Filipino companies exporting particularly iron and steel, aluminum, cement and fertilizers to the European Union (EU) are advised to prepare for the implementation of a new regulation that will account for carbon in traded goods.
Aaron Cosbey of International Trade Centre said only a clutch of emission-intensive trade-exposed goods, including electricity, would be covered under the EU Commission proposal on the carbon border adjustment mechanism (CBAM).
The European Parliament and the Council of the EU have reached a provisional agreement to implement the CBAM from October 1, 2023. The scope will be extended to hydrogen and some downstream products.
“CBAM is a border measure designed to make it such that foreign producers of certain goods face the same carbon costs that are faced by EU producers,” he said.
Under the CBAM, Cosbey said producers should register their operations in an EU-maintained central database with basic information.
He said they need to commission an accredited verifier to assess each installation’s greenhouse gas (GHG)-intensity for specific goods and provide this information to authorized declarants.
“Submitting the resulting data is technically the importer’s responsibility but in practice, importers will demand this data from producers,” he added.
Cosbey said importers, which are called declarants, on the other hand, have to apply for an authorization to import CBAM-covered goods before importing.
“When you receive that authorization, you are an authorized declarant. By May 31 of each year, all authorized declarants have to submit a report which basically says CBAM goods they import during that year and how many tonnes of GHG were embedded in that goods. And then they submit CBAM certificates equal to the number of tonnes of embedded carbon,” he added.

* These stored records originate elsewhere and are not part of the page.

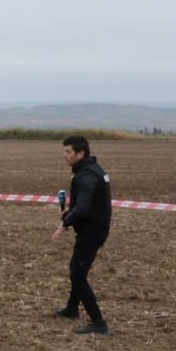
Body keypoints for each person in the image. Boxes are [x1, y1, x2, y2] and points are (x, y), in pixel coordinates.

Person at [52, 135, 113, 335]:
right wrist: (71, 213)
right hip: (95, 228)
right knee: (78, 269)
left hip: (92, 232)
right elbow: (86, 205)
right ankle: (71, 309)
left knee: (77, 273)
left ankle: (98, 322)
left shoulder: (86, 176)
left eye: (68, 152)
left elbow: (84, 208)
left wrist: (65, 223)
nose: (64, 156)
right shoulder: (95, 170)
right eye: (64, 151)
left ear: (81, 153)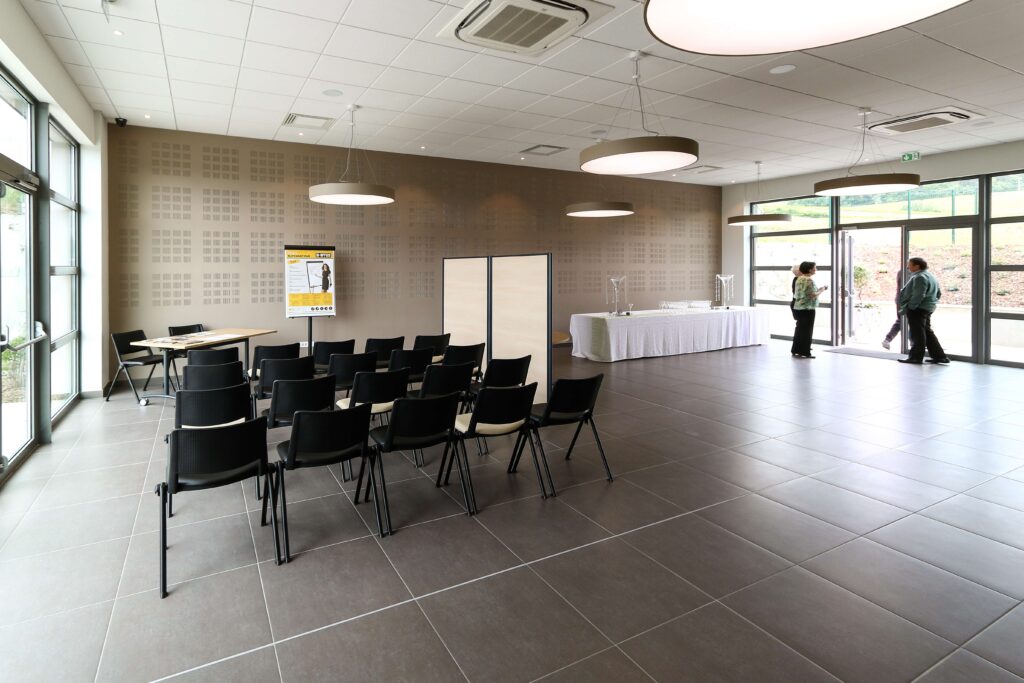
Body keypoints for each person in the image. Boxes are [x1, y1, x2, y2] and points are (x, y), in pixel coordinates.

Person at [897, 257, 949, 364]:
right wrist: (931, 303)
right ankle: (940, 357)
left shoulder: (920, 277)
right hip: (927, 308)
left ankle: (915, 357)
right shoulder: (931, 276)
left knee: (918, 334)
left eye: (910, 264)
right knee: (927, 332)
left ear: (917, 266)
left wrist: (911, 307)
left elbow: (919, 294)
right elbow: (938, 293)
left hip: (918, 309)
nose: (908, 267)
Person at [791, 261, 826, 359]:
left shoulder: (799, 279)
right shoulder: (809, 280)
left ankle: (796, 350)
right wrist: (822, 289)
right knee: (807, 331)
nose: (816, 269)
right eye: (815, 267)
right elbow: (812, 295)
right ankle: (805, 352)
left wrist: (817, 290)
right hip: (807, 308)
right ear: (810, 269)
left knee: (799, 329)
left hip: (798, 307)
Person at [881, 270, 904, 350]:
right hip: (903, 301)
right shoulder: (904, 272)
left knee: (901, 321)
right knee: (901, 321)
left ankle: (887, 339)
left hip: (900, 300)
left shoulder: (901, 272)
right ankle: (887, 339)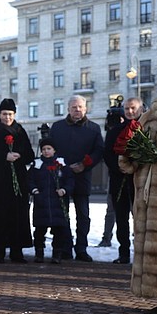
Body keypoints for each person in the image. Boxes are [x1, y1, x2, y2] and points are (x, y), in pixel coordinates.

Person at [119, 74, 157, 314]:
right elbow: (129, 150)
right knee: (152, 245)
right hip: (147, 194)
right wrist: (134, 156)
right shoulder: (147, 116)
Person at [49, 95, 104, 262]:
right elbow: (50, 149)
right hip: (61, 178)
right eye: (74, 107)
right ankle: (64, 248)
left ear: (86, 109)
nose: (77, 110)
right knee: (62, 214)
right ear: (68, 109)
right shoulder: (57, 127)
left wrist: (85, 165)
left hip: (82, 176)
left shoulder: (93, 128)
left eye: (80, 107)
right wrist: (58, 165)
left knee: (83, 215)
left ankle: (81, 248)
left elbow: (98, 151)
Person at [0, 98, 34, 263]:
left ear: (14, 114)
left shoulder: (20, 131)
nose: (7, 117)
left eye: (10, 114)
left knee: (18, 216)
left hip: (18, 181)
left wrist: (19, 156)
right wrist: (4, 156)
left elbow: (30, 154)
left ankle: (17, 251)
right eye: (4, 114)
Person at [104, 97, 143, 264]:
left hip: (140, 181)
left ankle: (141, 254)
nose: (130, 112)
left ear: (141, 108)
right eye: (127, 109)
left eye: (133, 108)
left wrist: (136, 165)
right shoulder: (115, 131)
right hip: (119, 180)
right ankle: (124, 253)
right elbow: (107, 154)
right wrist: (121, 167)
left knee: (141, 219)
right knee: (121, 218)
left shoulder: (146, 128)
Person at [28, 138, 74, 264]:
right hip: (41, 203)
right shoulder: (37, 164)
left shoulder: (61, 164)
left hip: (58, 203)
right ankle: (39, 253)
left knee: (59, 230)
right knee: (39, 230)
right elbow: (30, 180)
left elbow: (70, 180)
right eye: (43, 149)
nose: (46, 151)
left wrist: (64, 190)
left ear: (54, 150)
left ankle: (57, 254)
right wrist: (34, 190)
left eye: (49, 149)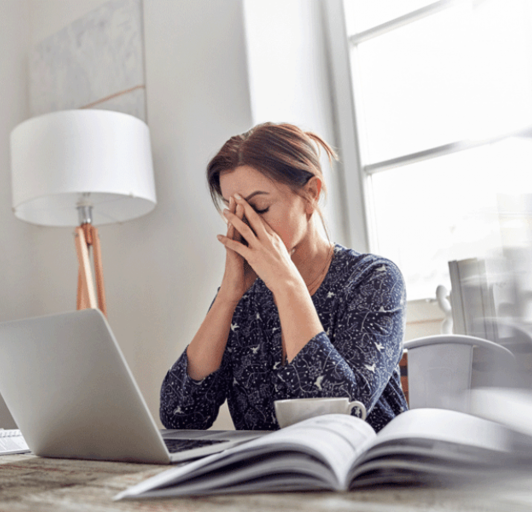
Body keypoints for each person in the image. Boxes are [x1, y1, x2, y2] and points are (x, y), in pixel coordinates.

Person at [160, 122, 407, 433]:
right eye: (233, 211)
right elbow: (180, 416)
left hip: (364, 473)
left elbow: (341, 414)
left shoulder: (374, 280)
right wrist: (227, 296)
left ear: (311, 195)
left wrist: (287, 284)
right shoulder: (243, 297)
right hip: (269, 476)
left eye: (259, 207)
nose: (245, 225)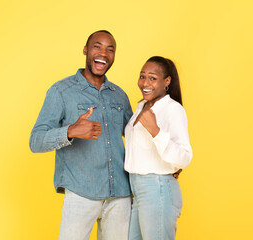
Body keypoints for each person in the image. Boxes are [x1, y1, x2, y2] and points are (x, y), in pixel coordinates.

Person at [29, 30, 133, 240]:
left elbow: (136, 139)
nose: (103, 53)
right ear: (85, 50)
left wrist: (166, 166)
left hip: (120, 195)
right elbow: (36, 141)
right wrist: (70, 131)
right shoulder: (61, 91)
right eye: (97, 46)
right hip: (80, 192)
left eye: (110, 49)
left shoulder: (120, 96)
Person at [124, 56, 193, 240]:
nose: (145, 83)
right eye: (142, 76)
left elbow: (185, 156)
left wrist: (155, 130)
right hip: (136, 188)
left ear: (167, 81)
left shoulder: (172, 109)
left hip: (157, 188)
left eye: (153, 78)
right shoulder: (141, 106)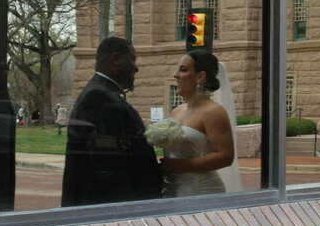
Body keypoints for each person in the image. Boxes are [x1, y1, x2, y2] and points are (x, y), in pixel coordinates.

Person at [61, 37, 162, 206]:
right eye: (132, 60)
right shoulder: (98, 96)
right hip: (111, 204)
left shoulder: (104, 92)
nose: (136, 68)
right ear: (116, 59)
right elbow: (109, 165)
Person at [161, 49, 235, 196]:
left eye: (183, 70)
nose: (176, 75)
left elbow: (225, 157)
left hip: (202, 190)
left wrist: (181, 166)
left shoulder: (213, 112)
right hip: (173, 187)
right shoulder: (177, 111)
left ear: (200, 77)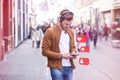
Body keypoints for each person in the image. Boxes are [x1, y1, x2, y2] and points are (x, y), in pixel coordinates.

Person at [42, 9, 77, 80]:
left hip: (69, 66)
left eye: (70, 24)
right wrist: (62, 55)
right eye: (66, 24)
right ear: (60, 20)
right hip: (56, 67)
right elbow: (44, 51)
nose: (68, 26)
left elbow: (73, 46)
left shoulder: (71, 32)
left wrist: (74, 52)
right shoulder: (50, 31)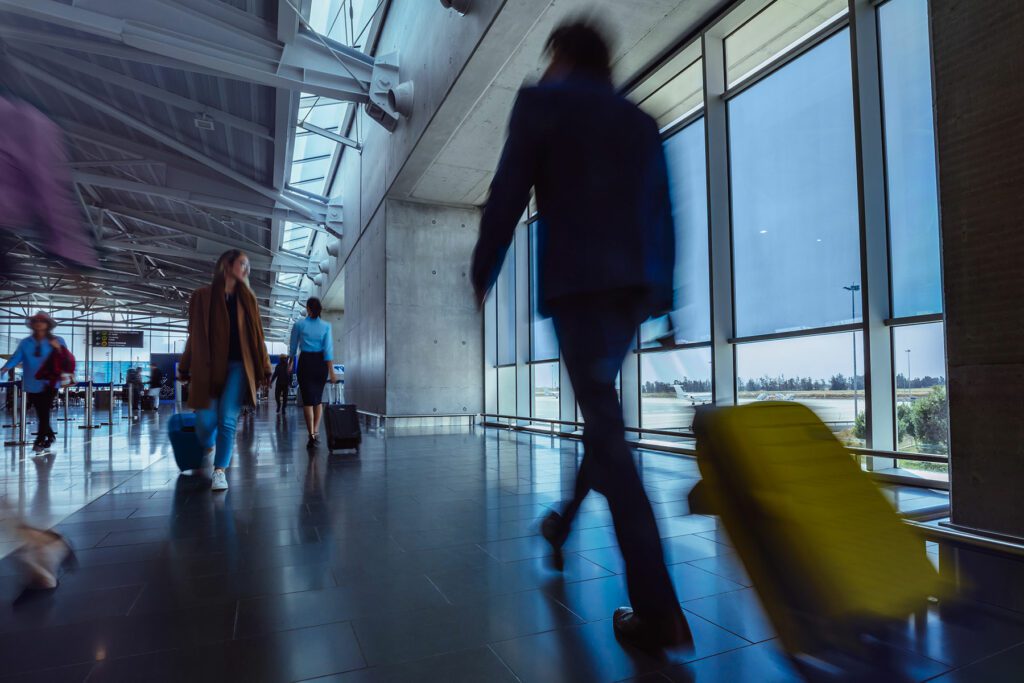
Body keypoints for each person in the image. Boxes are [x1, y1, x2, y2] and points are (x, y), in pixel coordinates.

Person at [470, 19, 690, 650]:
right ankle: (562, 527)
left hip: (579, 293)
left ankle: (659, 607)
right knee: (605, 425)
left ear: (562, 57)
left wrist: (484, 267)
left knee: (610, 438)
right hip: (627, 300)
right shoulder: (640, 123)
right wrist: (666, 303)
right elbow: (662, 213)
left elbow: (507, 190)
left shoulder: (542, 104)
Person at [178, 250, 271, 492]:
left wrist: (265, 367)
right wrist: (185, 364)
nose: (247, 269)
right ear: (226, 266)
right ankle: (208, 446)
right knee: (206, 422)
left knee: (228, 420)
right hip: (208, 367)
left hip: (240, 367)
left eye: (248, 265)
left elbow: (258, 338)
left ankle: (220, 470)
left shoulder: (248, 300)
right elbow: (194, 335)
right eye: (243, 264)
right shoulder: (201, 297)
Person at [0, 312, 69, 453]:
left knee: (44, 410)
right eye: (36, 321)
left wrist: (57, 348)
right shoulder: (26, 343)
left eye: (42, 321)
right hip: (32, 381)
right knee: (40, 411)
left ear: (48, 324)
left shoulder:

Cosbey said the Philippine government and institutions like ITC have the ability to help Filipino exporters take advantage of the opportunities and avoid the risks involved in instruments like the CBAM.
He said exporting country policy options are compiling statistics on national sectoral emissions and transmitting to the EU, lobbying the EU to support exporters’ costs of certifying data and build exporters’ capacity to comply with CBAM, and building exporters’ capacity for internal carbon accounting.
Others include lobbying in the World Trade Organization (WTO) and elsewhere for coordination among countries considering CBAM, ramping up existing support for industrial transformation in energy-intensive, trade-exposed sectors, and putting in place national carbon pricing, he added.
Cosbey said the Philippine government can be a conduit of information for Philippine exporters on the CBAM and other types of legislation in the pipeline.